Dataset excerpts:
-=-=-=-=-
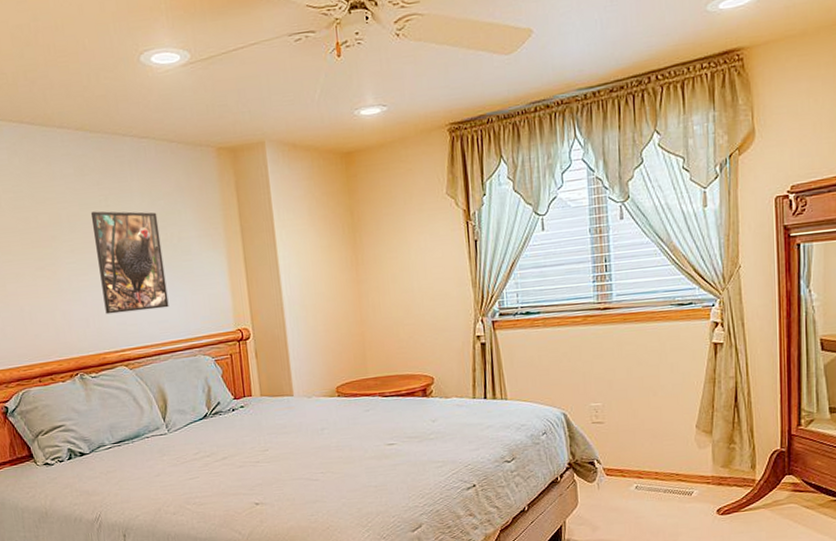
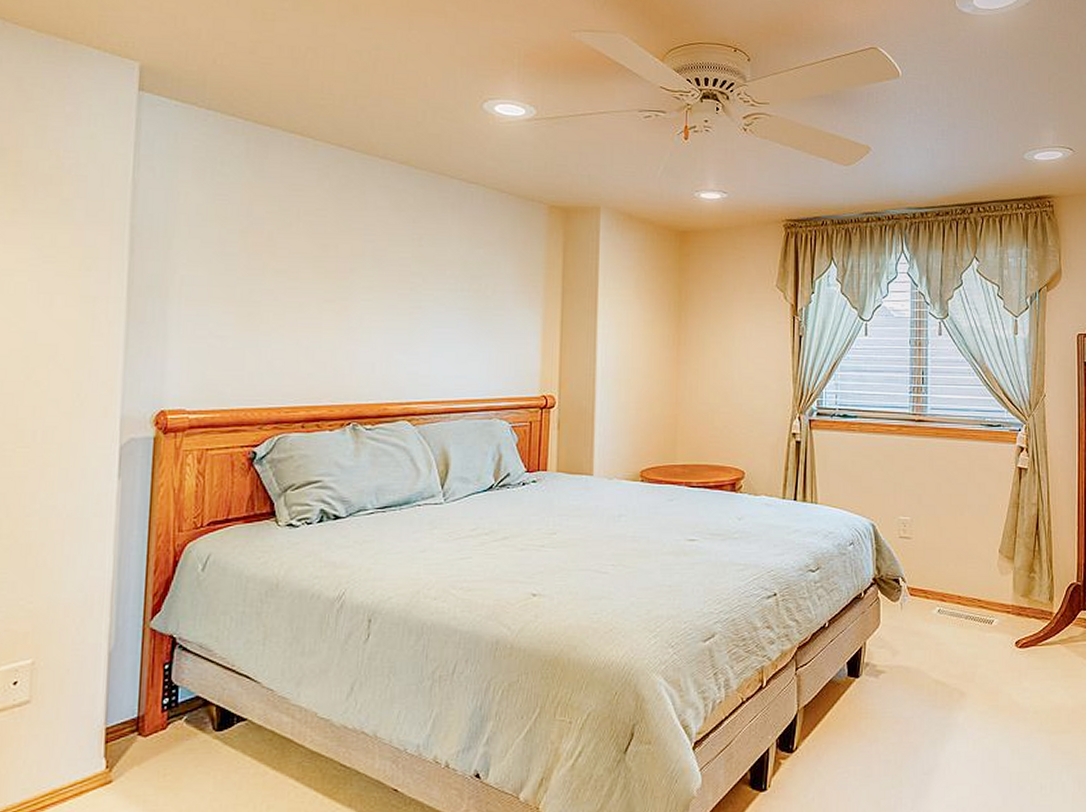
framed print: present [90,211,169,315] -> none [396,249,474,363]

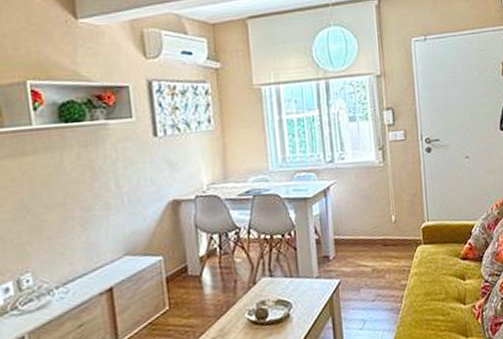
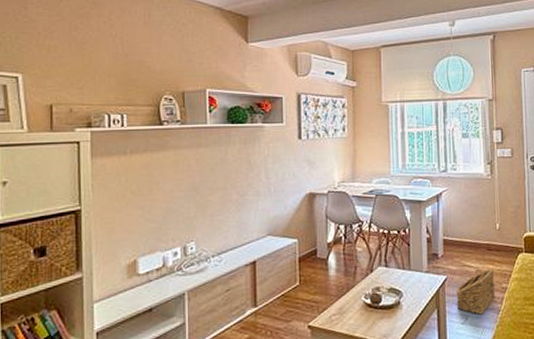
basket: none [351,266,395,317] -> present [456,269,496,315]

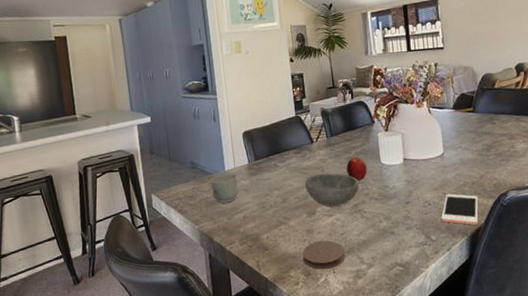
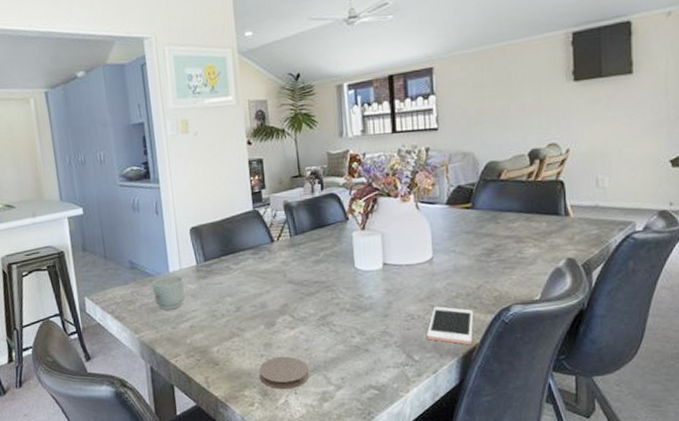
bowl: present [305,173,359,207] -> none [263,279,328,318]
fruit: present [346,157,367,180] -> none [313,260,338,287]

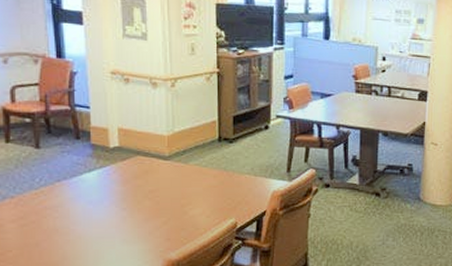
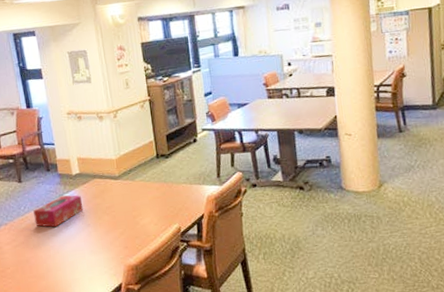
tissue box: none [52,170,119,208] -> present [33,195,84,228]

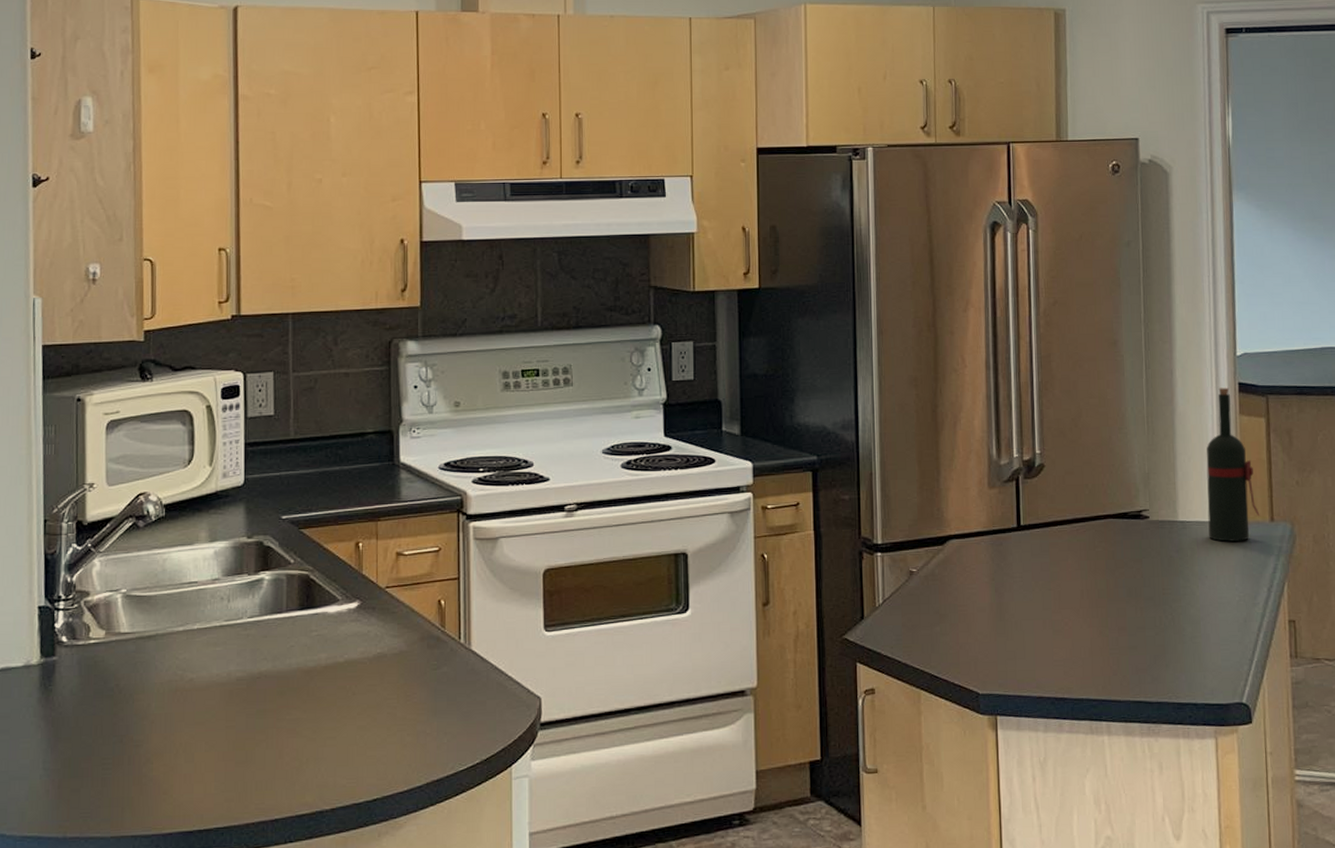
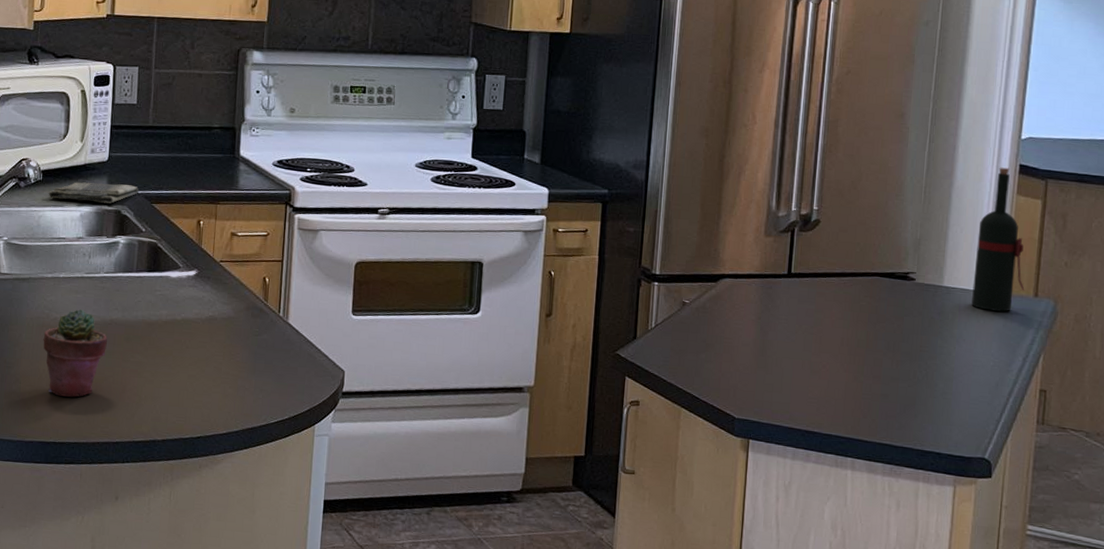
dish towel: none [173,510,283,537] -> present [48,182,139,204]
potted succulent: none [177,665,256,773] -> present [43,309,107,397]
-=-=-=-=-
## TASK DESCRIPTION
From the line with "bowl: present [305,173,359,207]" down to the end of the entries, retype each line exactly as written, but drop the pictures.

## TASK OUTPUT
bowl: present [305,173,359,207] -> none [263,279,328,318]
fruit: present [346,157,367,180] -> none [313,260,338,287]

tissue box: none [52,170,119,208] -> present [33,195,84,228]

dish towel: none [173,510,283,537] -> present [48,182,139,204]
potted succulent: none [177,665,256,773] -> present [43,309,107,397]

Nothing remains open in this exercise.